We wtorek opolski sejmik odrzucił głosami radnych Koalicji Obywatelskiej i Mniejszości Niemieckiej petycję Zjednoczenia Chrześcijańskich Rodzin w sprawie ochrony dobrego imienia Jana Pawła II, która wpłynęła jeszcze w marcu po kontrowersyjnym materiale TVN szkalującym naszego Wielkiego Rodaka. – Lider Mniejszości Niemieckiej i równocześnie przewodniczący tego sejmiku Rafał Bartek powinien zostać zaproszony osobiście przez Donalda Tuska na marsz organizowany 4 czerwca w Warszawie. Stosuje bowiem metody antydemokratyczne, taki „Ordnung muss sein 2.0”. Wyraźnie wskazaliśmy w treści naszej petycji, że nasz przedstawiciel chce zabrać głos przed przegłosowaniem naszego przedłożenia na sesji sejmiku. Przewodniczący Bartek do tego nie dopuścił, bo „porządek musi być”. Nie wysłał nawet żadnego zaproszenia. Taka nowa demokracja bez demokracji. W 2002 roku kardynał Józef Ratzinger, ówczesny prefekt Kongregacji Nauki Wiary, opracował Notę doktrynalną dotyczącą pewnych kwestii związanych z udziałem i postawą katolików w życiu politycznym, którą zatwierdził papież Jan Paweł II. Wydanie tego rodzaju dokumentu, będącego swoistym drogowskazem dla wiernych świeckich, zwłaszcza polityków, było pilnym wymogiem naszych czasów. Nota w jasny sposób wskazała, w jaki sposób należy prezentować i bronić katolickich zasad i wartości w sferze publicznej, nie ulegając jednocześnie wszechobecnej poprawności politycznej. Przypomniała również o obowiązku udziału katolików w życiu politycznym, czyli wszędzie tam, gdzie podejmowane są decyzje dotyczące wszystkich sfer życia obywateli i państwa. Zatem skoro ta Nota nie została uchylona, to bajki herr Rafała Bartka, że nie należy bronić publicznie wiary, jej symboli czy postaci takich jak św. Jan Paweł II i wiązanie tego jeszcze ze stanowiskiem Episkopatu Polski to nadużycie. Dziękujemy przy tym radnym PiS i Suwerennej Polski za poparcie naszej inicjatywy we wtorkowym głosowaniu – powiedział nam dzisiaj Paweł Czyż, rzecznik prasowy Zjednoczenia Chrześcijańskich Rodzin.

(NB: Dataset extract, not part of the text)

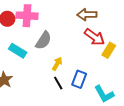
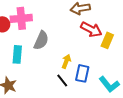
cyan rectangle: (18, 51) -> (17, 54), turned 72
yellow arrow: (57, 64) -> (66, 61), moved

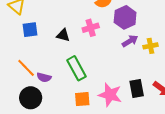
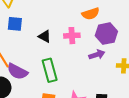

Z argumentacją Rafała Bartka z Mniejszości Niemieckiej nie zgadzają się radni z klubu Prawa i Sprawiedliwości. Jak powiedziała jego przewodnicząca Martyna Nakonieczny, ta petycja w ogóle nie powinna mieć wymiaru politycznego.
Przecież nie chodzi tu o żadną wojnę polityczną, tak jak to zostało w uzasadnieniu podane, cytując stanowisko biskupów i Episkopatu. Chodzi o upamiętnienie wielkiego Polaka i o obronę jego dobrego imienia. Chodzi o nasze wspólne dziedzictwo, które nie powinno mieć i nie ma żadnych barw politycznych. Na pewno złożę dzisiaj wniosek o przynajmniej upamiętnienie wizyty Jana Pawła II, będzie okrągła rocznica na Górze św. Anny w czerwcu.
Wiceprzewodnicząca Sejmiku Województwa Opolskiego Jolantę Wilczyńską z Koalicji Obywatelskiej ma odmienne zdanie.
Ja uważam, że nie. Z tego względu, że jest to wniosek absolutnie polityczny, a ja jestem osobą bezpartyjną i jestem osobą wierzącą. Dla mnie osobiście Jan Paweł II jest wielką i ważną postacią, która towarzyszyła mi przez cały okres dorastania i dorosłe życie. Z tego też względu ja nie wezmę udziału w głosowaniu.
Za odrzuceniem petycji ZChR głosowało 15 radnych, 7 było przeciw, a 1 radny wstrzymał się od głosu.